Modeling the Chemistry of Gaseous Cations Derived from Tricarbon Dioxide.

Abstract

Cations CpOq+ (p ≤ 7 with q = 1,2) and CpO3+ (p = 4-7) and corresponding neutrals are modeled by B3LYP/jun-cc-pVTZ to rationalize previous mass spectrometric observations of ion reactions with neutral C3O2. Modeling yields optimized potential energies, geometries, Mulliken spin populations, electric dipole moments, electron configurations, and thermochemical parameters. Lewis diagrams are derived. Mono- and dioxide cations typically have unbranched carbon chains, but trioxides are branched. The ions are most stable as spin doublets, but low-lying quartets are found for monoxides with even p.
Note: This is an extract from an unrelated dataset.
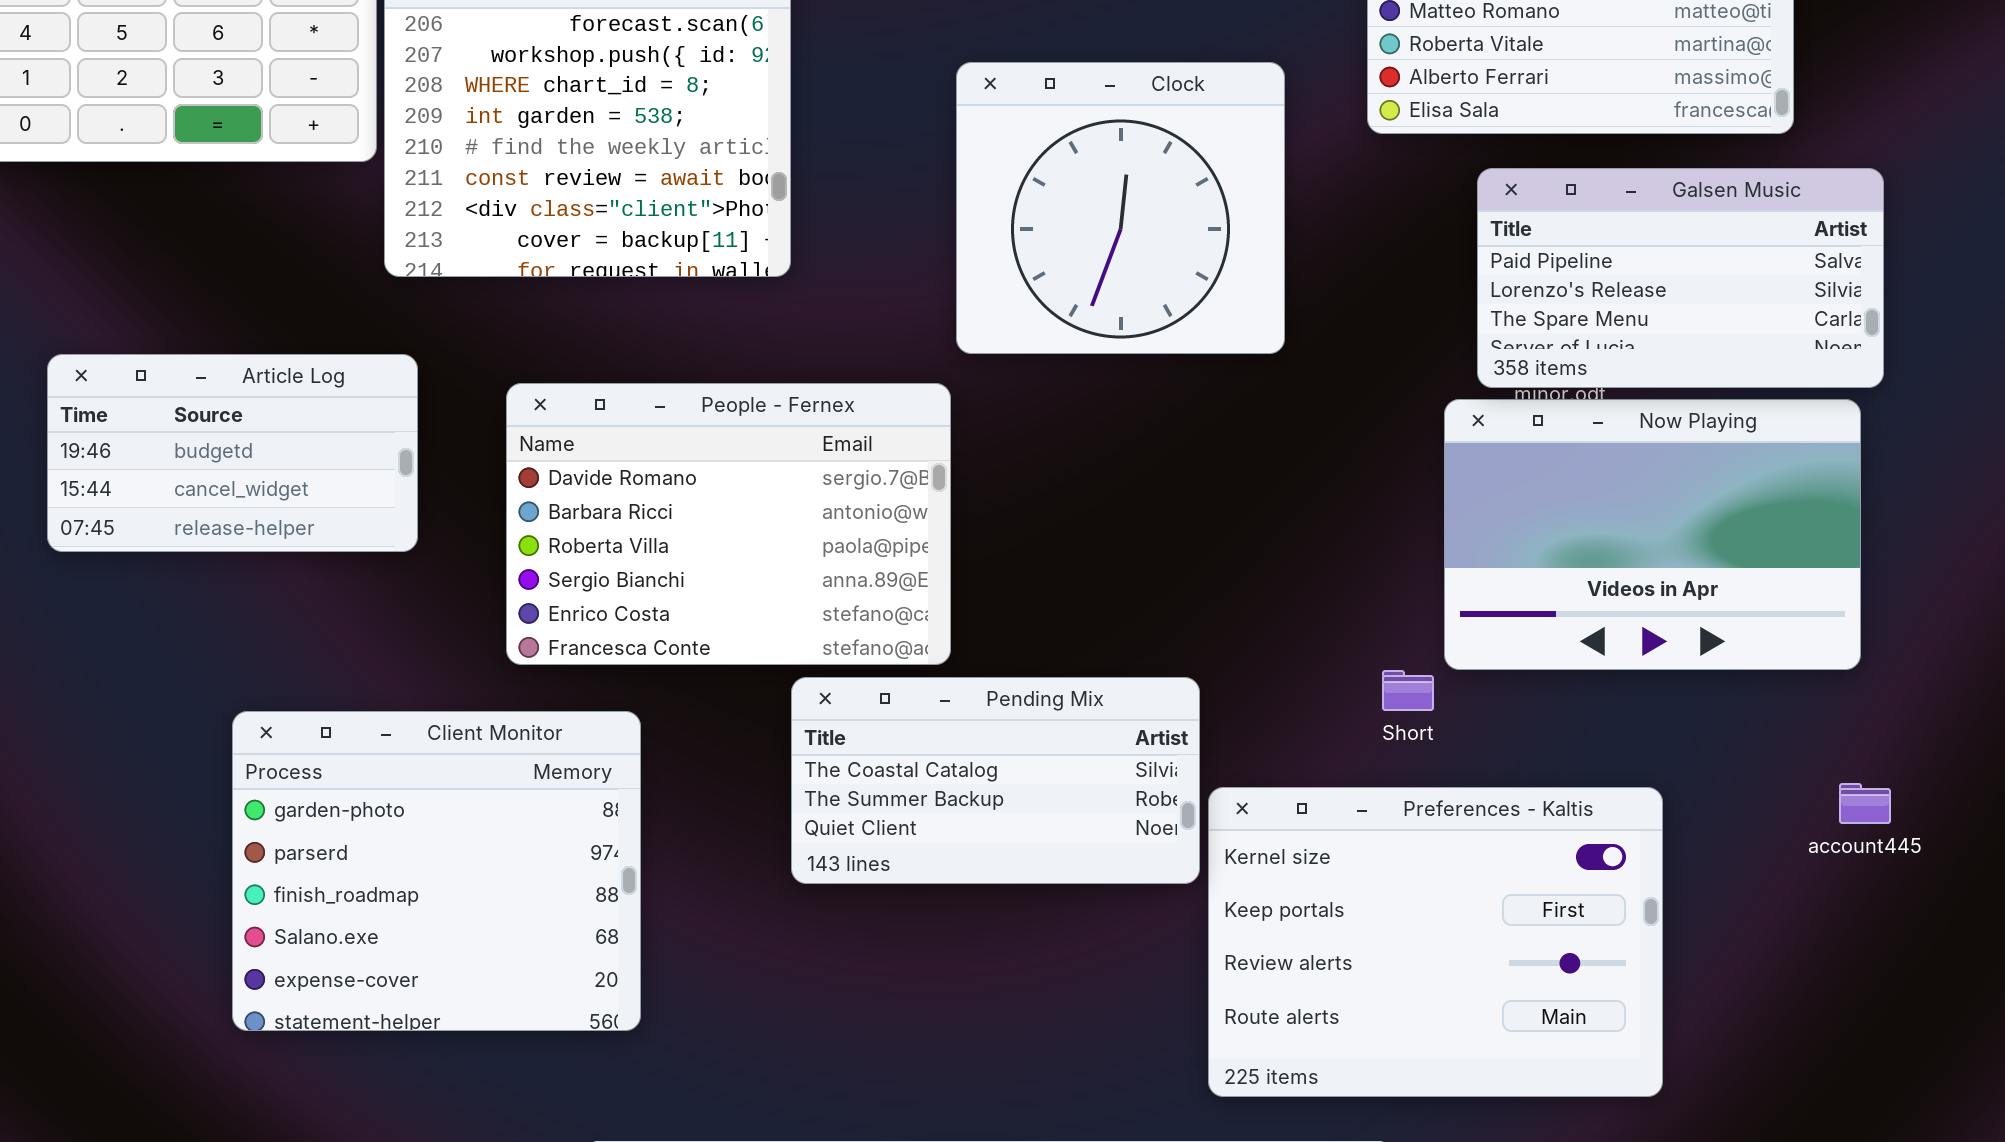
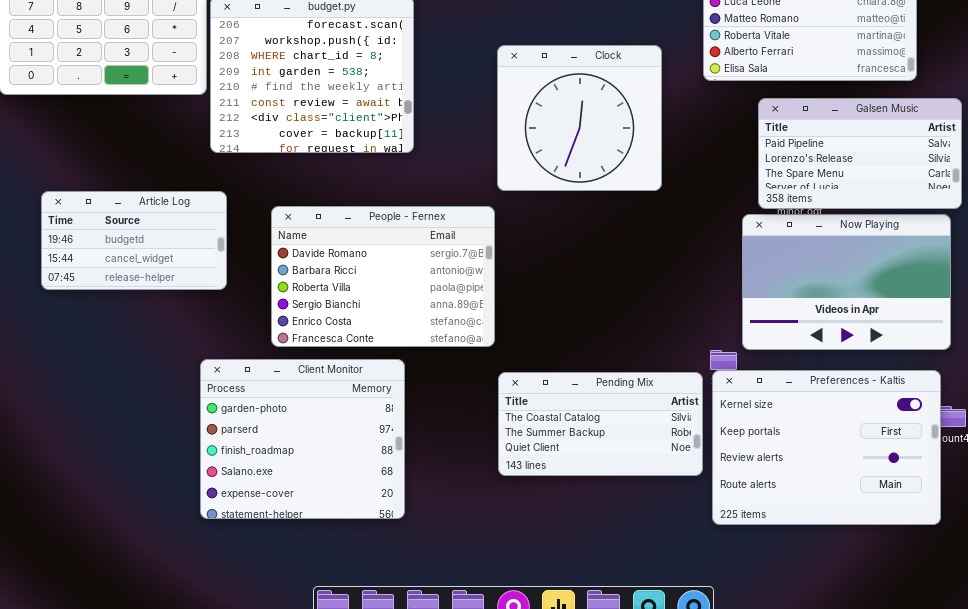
Pending Mix: [791,677,1200,884] -> [498,372,703,476], moved
Client Monitor: [232,711,641,1031] -> [200,359,405,519], moved
Preferences - Kaltis: [1208,787,1663,1097] -> [712,370,941,525], moved

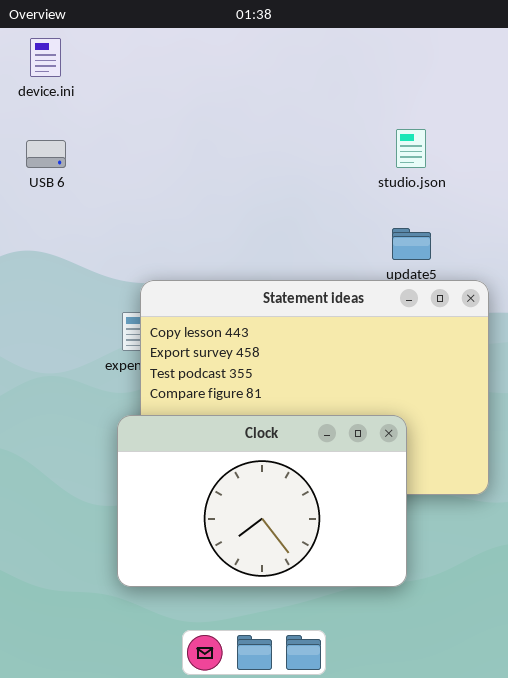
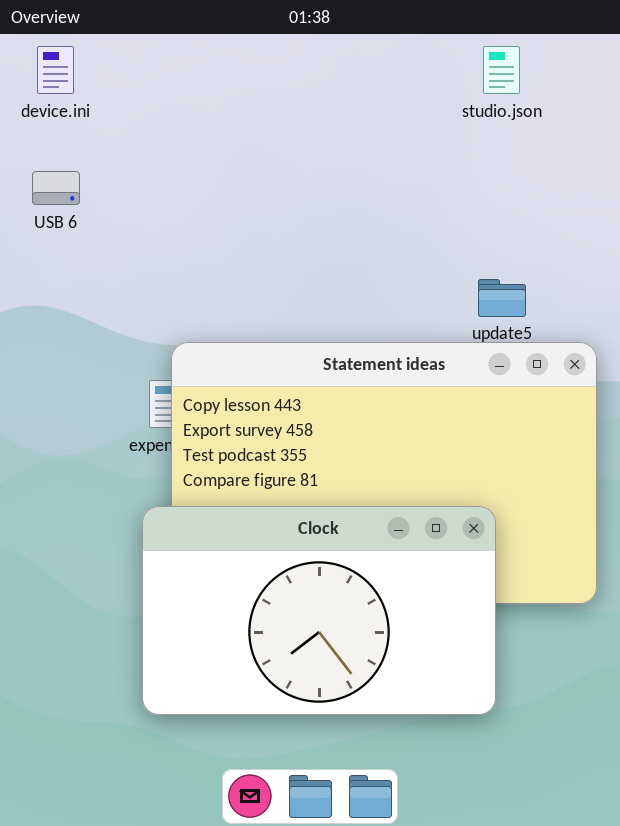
studio.json: [396,129,426,168] -> [483,46,520,94], moved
For trioxide ions, the quartets for p = 5,7 are lower-lying than for p = 4,6. For neutral mono- and dioxides resulting from possible electron transfer to the ions, triplets are more stable than singlets for even p. Neutral trioxides are most stable as triplets except C5O3 with a singlet slightly more stable. Singlet C4O3 and C6O3 are unstable with respect to CO loss. Charge transfer is likely only for CpO+ (p = 1-3) and CpO3+ (p = 4, 6). Monocarbon insertion by C3O2 is understood as two sequential CO losses without a hypothetical C6O4+• intermediate and is thermochemically favorable for all ions considered.